Com todos os motivos, não se sabia o que esperar da equipe indiana que se classificou para a disputa do torneio de futebol dos Jogos Olímpicos de 1948, os primeiros televisionados pela BBC. Quando o sorteio indicou que os Tigres Azuis enfrentariam a França na primeira fase, todos sabiam que a vitória dos Bleus era favas contadas.
A bem da verdade, os feitos ludopédicos de todas as nações do Oriente, sejam da Ásia Central, do Cáucaso, do Extremo Oriente, da Indochina, do Oriente Próximo, da Sibéria ou do Hindustão, não eram notórios e, muito menos, aclamados.
O primeiro choque geral aconteceu quando os indianos subiram ao campo, na casa de seu antigo dominador. O jogo aconteceu em Lynn Road, lar do incógnito Ilford FC entre 1904 e 77. Era o dia 31 de julho e estavam presentes mais de 17 mil pessoas. Então, os jogadores hindus reivindicaram seu direito de jogar o jogo-de-bola-com-os-pés.
Oito dos 11 titulares estavam descalços.
“Vejam bem, nós jogamos futebol na Índia, enquanto vocês jogam bootball!”, afirmou Talimeren Ao, o capitão da equipe.
O trabalho da França seria ainda mais fácil contra aquelas pessoas com seus frágeis pés expostos, devem ter pensado os presentes. Não foi o que aconteceu.
Raoul Courbin abriu a contagem para os gauleses aos 30 minutos da etapa inicial e o tempo foi passando.
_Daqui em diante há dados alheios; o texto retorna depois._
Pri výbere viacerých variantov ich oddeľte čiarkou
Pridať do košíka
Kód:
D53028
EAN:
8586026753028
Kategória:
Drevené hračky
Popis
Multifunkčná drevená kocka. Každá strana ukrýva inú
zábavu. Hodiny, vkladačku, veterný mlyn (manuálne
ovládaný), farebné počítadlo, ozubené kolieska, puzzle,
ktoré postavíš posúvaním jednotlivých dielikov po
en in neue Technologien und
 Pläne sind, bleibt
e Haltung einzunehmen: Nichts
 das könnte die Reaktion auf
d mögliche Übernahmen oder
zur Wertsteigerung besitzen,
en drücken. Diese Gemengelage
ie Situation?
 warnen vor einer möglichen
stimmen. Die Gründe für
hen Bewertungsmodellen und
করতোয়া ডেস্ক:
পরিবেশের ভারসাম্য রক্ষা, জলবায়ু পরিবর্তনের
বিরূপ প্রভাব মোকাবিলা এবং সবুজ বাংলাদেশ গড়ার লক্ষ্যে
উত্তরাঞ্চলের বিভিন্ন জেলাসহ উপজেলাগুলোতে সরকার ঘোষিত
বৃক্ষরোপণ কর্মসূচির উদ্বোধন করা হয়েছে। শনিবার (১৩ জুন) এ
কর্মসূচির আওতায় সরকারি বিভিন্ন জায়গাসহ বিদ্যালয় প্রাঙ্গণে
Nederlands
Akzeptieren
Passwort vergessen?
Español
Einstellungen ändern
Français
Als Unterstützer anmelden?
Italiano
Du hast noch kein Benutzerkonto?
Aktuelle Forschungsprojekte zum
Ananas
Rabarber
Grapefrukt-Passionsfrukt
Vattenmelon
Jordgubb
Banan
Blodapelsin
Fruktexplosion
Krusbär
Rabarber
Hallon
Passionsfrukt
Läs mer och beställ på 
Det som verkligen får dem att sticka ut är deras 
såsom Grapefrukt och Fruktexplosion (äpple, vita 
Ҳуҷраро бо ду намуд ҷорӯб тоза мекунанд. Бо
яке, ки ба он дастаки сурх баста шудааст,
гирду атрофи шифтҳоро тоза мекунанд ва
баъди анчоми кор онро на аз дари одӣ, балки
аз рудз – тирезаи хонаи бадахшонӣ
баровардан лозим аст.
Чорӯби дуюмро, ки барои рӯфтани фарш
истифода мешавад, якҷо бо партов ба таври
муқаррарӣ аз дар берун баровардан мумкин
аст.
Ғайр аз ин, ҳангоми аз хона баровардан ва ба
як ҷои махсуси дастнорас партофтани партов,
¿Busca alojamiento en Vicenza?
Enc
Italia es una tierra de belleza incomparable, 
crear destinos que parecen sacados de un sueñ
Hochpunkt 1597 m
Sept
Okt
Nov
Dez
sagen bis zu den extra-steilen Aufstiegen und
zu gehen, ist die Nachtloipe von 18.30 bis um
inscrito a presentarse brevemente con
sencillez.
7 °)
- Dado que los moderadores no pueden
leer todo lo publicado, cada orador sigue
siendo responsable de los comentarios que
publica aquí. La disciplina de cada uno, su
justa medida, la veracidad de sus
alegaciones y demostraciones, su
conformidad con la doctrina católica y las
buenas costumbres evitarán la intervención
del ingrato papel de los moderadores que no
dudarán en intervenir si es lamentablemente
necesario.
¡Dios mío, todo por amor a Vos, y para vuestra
E passando. E passando. Até que, no minuto 25 da parte final, Sarangapani Raman, jogador do time da polícia do Reino de Maiçor, empatou a contenda, instaurando o pânico francês e a estupefação geral.
Foi o primeiro gol internacional da seleção indiana e o jogo só foi decidido a favor dos europeus quando faltava um minuto para o apito final, por René Persillon, do Bordeaux: 2 a 1.
Pés descalços não eram piores do que pés calçados, foi uma das conclusões possíveis daquela partida, que terminou com uma, embora honrosa, eliminação para os indianos — que desperdiçaram duas penalidades máximas.
Pouco tempo depois, Talimeren Ao foi convidado a se juntar ao time do Arsenal com um contrato de um ano, mas recusou a oferta porque desejava concluir os estudos de medicina, feito alcançado em 1950. Ele se tornou cirurgião.
O futebol não vingou no país de mais de um bilhão de pessoas. Os feitos da Índia nesse esporte seguem limitados a competições menores, como os títulos dos Jogos Asiáticos de 1951 e 62. Ainda é aguardado o surgimento de uma geração de atletas capaz de competir internacionalmente e produzir o impacto que se espera de um país com tanta gente.
As regras oficiais, há alguns anos, exigem o uso de calçados — footwear — para se jogar futebol, mas não demandam o uso específico de chuteiras. Apesar de haver algumas, essa não é uma determinação polêmica, que cause debates.
A palavra bootball nem existe, mas será que o futebol pode, de fato, dizer-se um jogo de bola em que se usa os pés?